Victor Davis Hanson Private Papers

Excerpts: The End of Sparta

by Victor Davis Hanson

PJ Media

The End of Sparta [2] comes out today. Now and then I will post excerpts from the novel. Today’s is the Theban council before the battle of Leuktra. As the Thebans debate whether to meet the Spartans the next morning on the plain of Leuktra, Nêto the prophetess assures them that the omens are good — and the virgin ghosts about Leuktra will fly above protecting them, keeping the Boiotians safe from the Spartans and the dreaded daughters of night — the demon Kêres who swoop down and feast on the wounded and dying:

Even the glum ones such as Philliadas were stunned silent once they heard that the violated virgin ghosts of Leuktra were to be in the skies floating above them in battle, tearing at the red-capes. They would keep away the winged demons of death from the Thebans. These were the Kêres, the blood- sucking goddesses who appeared, at one time or another, at all the battles of the Hellenes, drawn from afar by the shouts of battle and the smell of gore — with their craws full of man-flesh and sharp claws plucking up any who were tottering — assured that the life-threads of these victims were already spun by Klôthô, measured by deathless Lachêsis, and then cut by their partner Atropos, and that all three of the divine Moirai had nodded to their flying henchwomen that the doomed could now be stripped, their carcasses feasted upon, their souls whisked off to Hades.

In battle, the untouched hoplites saw none of the Kêres of this nether world. Only the blood- spattered and dying were given the sudden vision of these feathered vultures, who grew fat from the carnage. When sated, the women of the night landed in weariness among the flies and dung to walk off their meal, and vomit and crap out tooth and bone, and then fly up for more. They flapped off cackling and farted out the fumes of human blood. Yes, on oaks around the battlefield the Kêres perched and fouled the ground with their red pus dung. They stank, as they always dove back, eye- level over the battlefield, with their pale breasts, bloody tunics, and long white fangs — eyeing any falling hoplites that could be grabbed and torn apart before the souls went down into Hades.

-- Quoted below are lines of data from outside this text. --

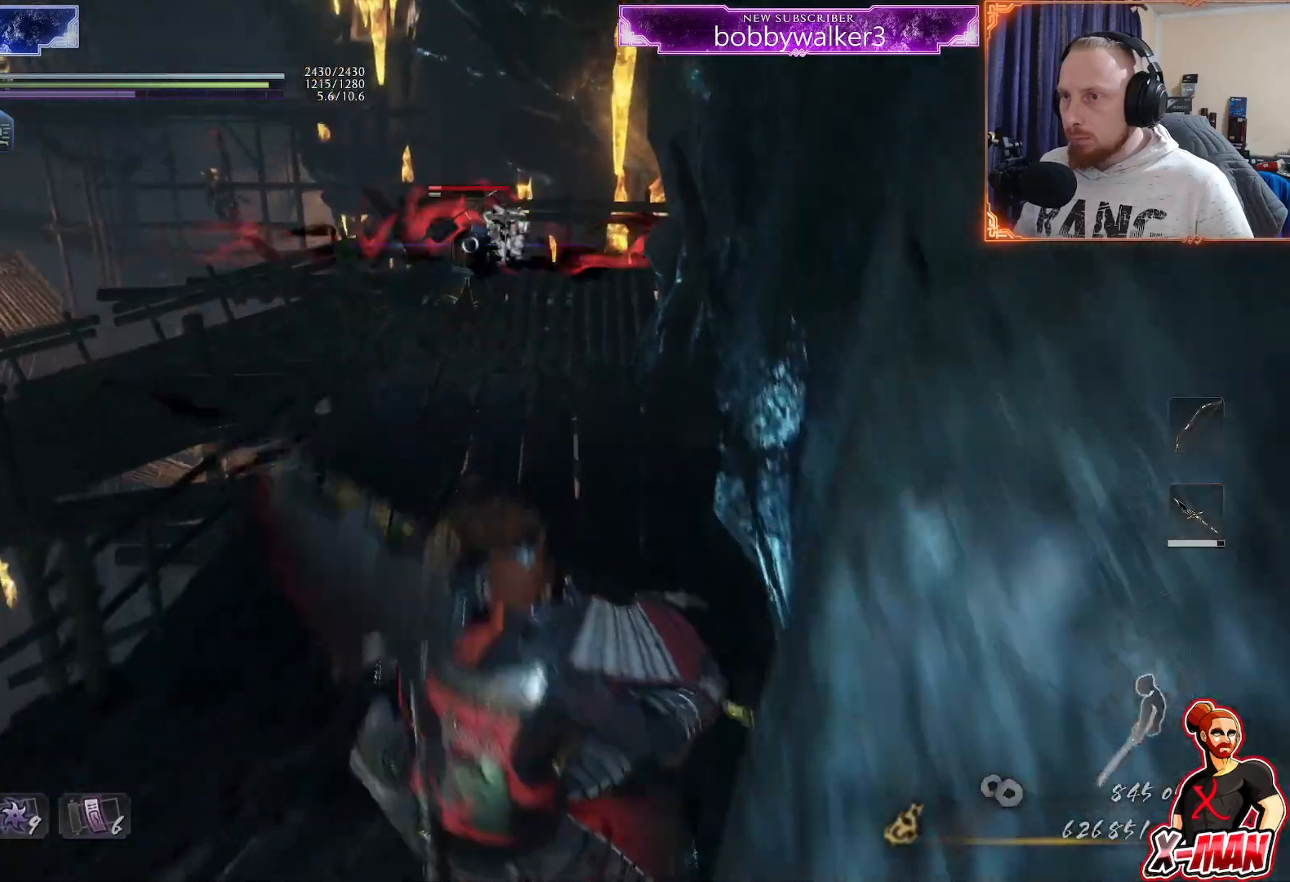
Gameplay with a controller (PlayStation layout); each line is a JSON object with the inputs held at the frame after it (dt_ms = milliseconds from this image to that frame). "events" lists button and stick changes between this image and that frame as [ms after this image, input, new state], when the widget could be followed in between. Not read: R1 R2.
{"dt_ms": 500, "buttons": [], "left_stick": "up", "right_stick": "center"}
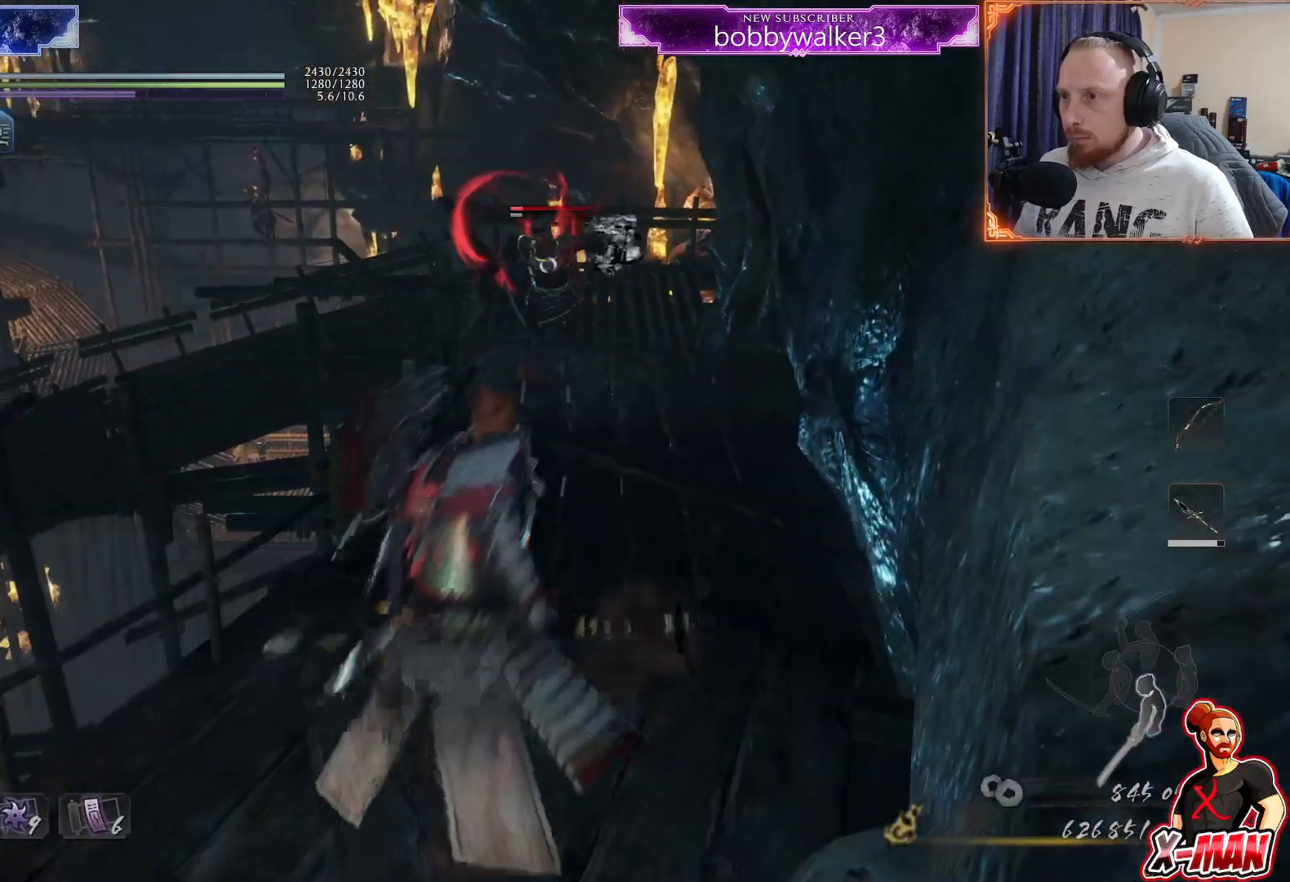
{"dt_ms": 500, "buttons": ["CROSS", "L1"], "left_stick": "down", "right_stick": "center", "events": [[83, "L1", "down"], [350, "left_stick", "down"], [417, "CROSS", "down"]]}
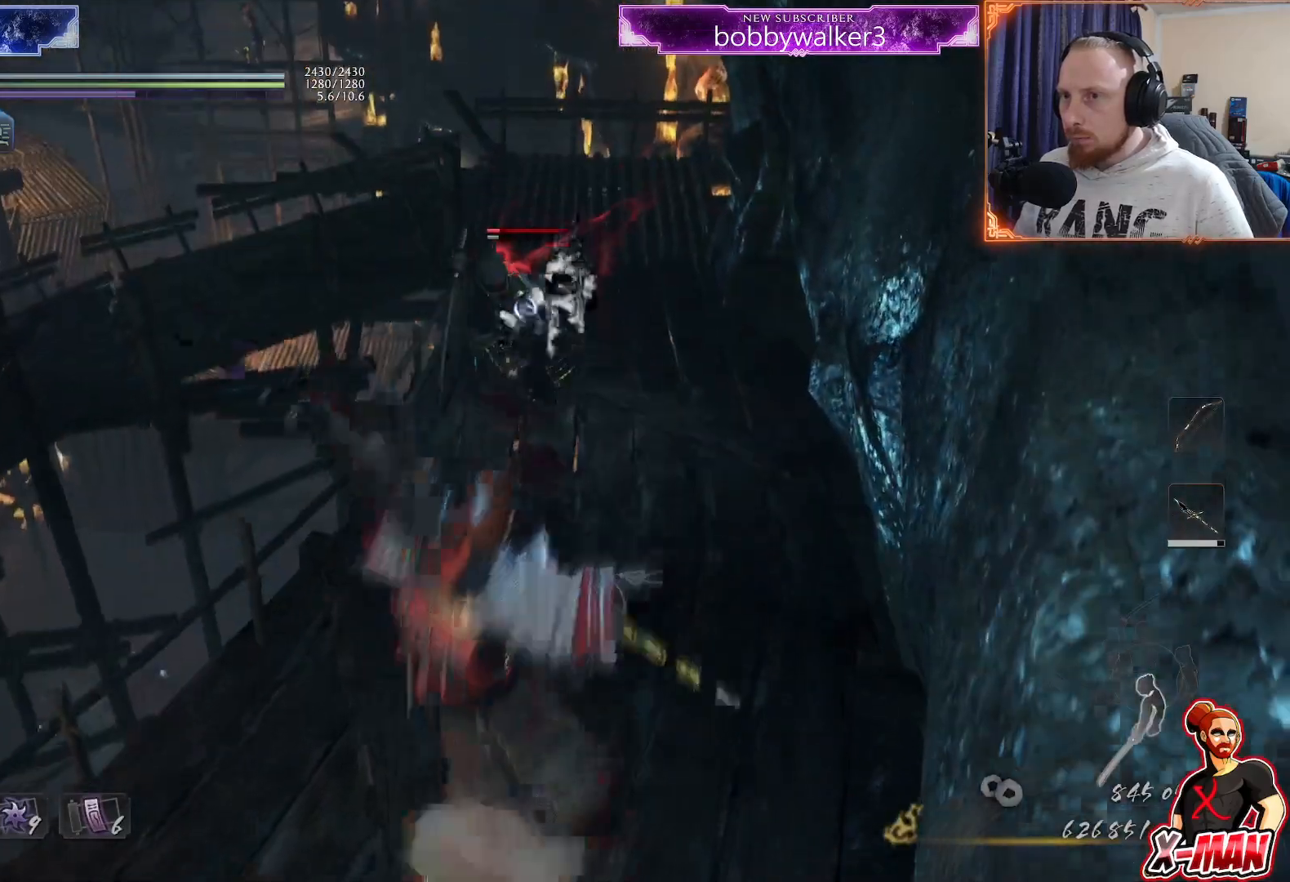
{"dt_ms": 500, "buttons": ["L1"], "left_stick": "up-right", "right_stick": "center", "events": [[17, "CROSS", "up"], [117, "left_stick", "up-right"], [417, "CROSS", "down"], [500, "CROSS", "up"]]}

The foolish among the dying saw their female full-white breasts and long red nipples, and paused — only to find fangs in their necks and talons under their arms as they were snatched up.

All these would fly above the battle tomorrow — and yet the hoplites were encouraged that perhaps the good ghosts of the virgins of Leuktra might keep the black daughters of night away from them.

As the Spartan phalanx crumbles at Leuktra and King Kleombrotus falls, suddenly Lichas of legend appears to save his king and any left of his army:

Wrinkled almost beyond recognition of being a Spartan hoplite, scarred, and bald, this monster stormed into the final killing, scoffed at the spears tips bobbing in his face, and tried to save his dying lord whom he had ridiculed the last nine years. His huge son Antikrates followed him, eager to outdo the father, and himself prepared to carry out both their corpses, if need be— father and king one on each shoulder.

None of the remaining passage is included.